2. The current `entry_price` is in a sweet-spot range (default: $0.04 – $0.30 in earlier versions; raised to $0.04 – $0.60 in the current version).
3. The market is not in a per-token loss cooldown (post-TIMEOUT 7d block).
4. Market category is not in the persistent blacklist (sports markets where the team has lost the underlying game, etc.).
5. The orderbook has enough depth at the bid stack to absorb the position size within the slippage budget.
When all conditions hit, the bot opens a position with `size_usd = 5` (standard size in this dataset).
## The exits
The bot closes a position when one of:
- **`RECOVERY`**`exit_price` reaches a target % of `pre_crash_high` (default: 90% of pre-crash). Most common path. Profitable.
- **`TIMEOUT_48H`** — held for 48 hours without recovering. Bot exits at whatever the bid stack offers. Sometimes profitable (drift), often a small loss.

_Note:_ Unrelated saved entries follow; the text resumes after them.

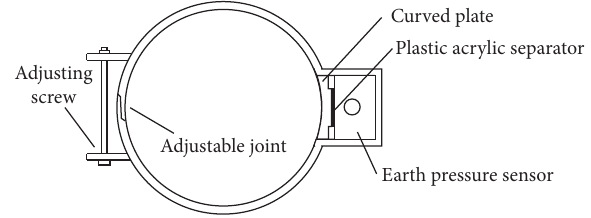
Figure 2: Schematic view of retractable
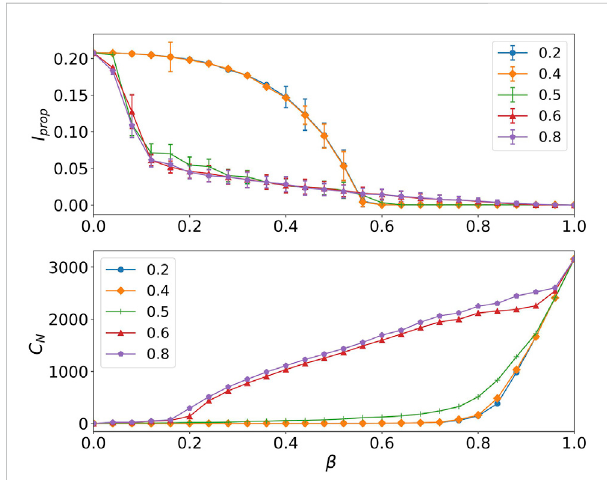
FIGURE 5 The effect of different values of α on network connectivity and epidemic suppression. We show the spread range ( I prop ) and the numberofconnectedcomponents( C N ),asafunctionofthefactionof removed edge ( β ) in GA network, where the numbers in the legend represent thevaluesof α . The error barsof all points areshown in the top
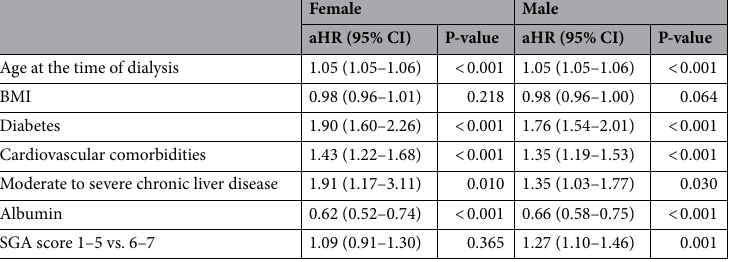
Table 5. Factors associated with all-cause mortality according to sex in the multivariable regression analysis. BMI body mass index, CI confidence interval, aHR adjusted hazard ratio, SGA subjective global assessment. Models were adjusted for age at the time of dialysis, BMI, diabetes, cardiovascular comorbidities, chronic lung disease, moderate to severe chronic liver disease, malignancy, albumin, hemoglobin, calcium, phosphorus, SGA scores, and dialysis vintage.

- **`TIMEOUT`** — older shorter-window timeout variant from earlier in the dataset. Same logic, shorter window.
- **`STOP`** — price keeps dropping below a stop level. Rare in this dataset because the bot's stop is loose (the thesis is "crashes mean-revert," so giving the position room is intentional).
## Known biases
### 1. Survivorship in the trigger
This dataset only contains markets where the trigger fired. If you'd used a different threshold (say, 25% drop instead of the bot's default 20%), you'd see different markets. The data does NOT generalize to "all Polymarket crashes" — it generalizes to "Polymarket crashes that fit this specific signal profile."
### 2. Selection in the entry-price band
The bot only enters when `entry_price` is in the configured range. If a market crashes from $0.80 → $0.50, the bot ignores it (above the range). If a market is at $0.02, the bot ignores it (below the floor). The dataset is therefore **heavy in the $0.04–$0.30 band**.
### 3. Theoretical PnL ≠ realized PnL
`pnl_usd` and `is_profitable` are computed from `entry_price` and `exit_price` — what the bot's order tickets said. Actual on-chain fills typically come in slightly worse, especially for `TIMEOUT_48H` exits where the book is thin. See [pnl-truthteller](https://github.com/LuciferForge/pnl-truthteller) for slippage-adjusted analysis.
### 4. Time period
Data covers **March–April 2026**. This includes:
- A Polymarket V2 migration period (April 28 cutover) where bot was paused for ~6 hours
- Various political and sports events specific to that window
- Polygon network conditions specific to that period (gas costs, liquidity)
Don't assume the patterns extrapolate forward indefinitely. Re-run extraction quarterly as the dataset grows.
### 5. One bot, one strategy, one operator
This is data from a single bot run by a single operator. It is **not** a representative sample of all Polymarket activity, all mean-reversion strategies, or all market participants. Treat it as a case study of one specific strategy executed live.
## What's NOT in the data
- **Order-book depth at entry** — would need historical orderbook snapshots, not currently logged.
- **Market category** — currently must be looked up via the Polymarket gamma-api using `market_id`.
- **Time-to-resolution at entry** — same; available via gamma-api.
- **Other concurrent positions** — capital allocation may have constrained which trades fired.
- **Slippage** — separate tool: [pnl-truthteller](https://github.com/LuciferForge/pnl-truthteller).
## What kind of analysis this dataset is good for
- **Mean-reversion alpha studies** — does crash-recovery actually work? At what drop_pct does it start working? The data has all the inputs.
- **Time-of-day effects** — `entry_hour_utc` × `is_profitable` reveals the diurnal pattern.
- **Hold-time tradeoffs** — the win-rate vs hold-hours curve is in here.
- **Feature-engineering exercises** — if you can predict `is_profitable` better than 80% accuracy from these features, you've found something.
- **Backtesting frameworks** — this is real labeled data with real prices, suitable for cross-validation.
## What kind of analysis this dataset is NOT good for
- **General Polymarket research** — too narrow a slice (one bot, one signal).
- **High-frequency studies** — only entry/exit timestamps, not tick-level data.
- **Slippage modeling** — see [pnl-truthteller](https://github.com/LuciferForge/pnl-truthteller).
- **Counterfactuals** ("what would a different bot have done?") — only triggered trades are recorded.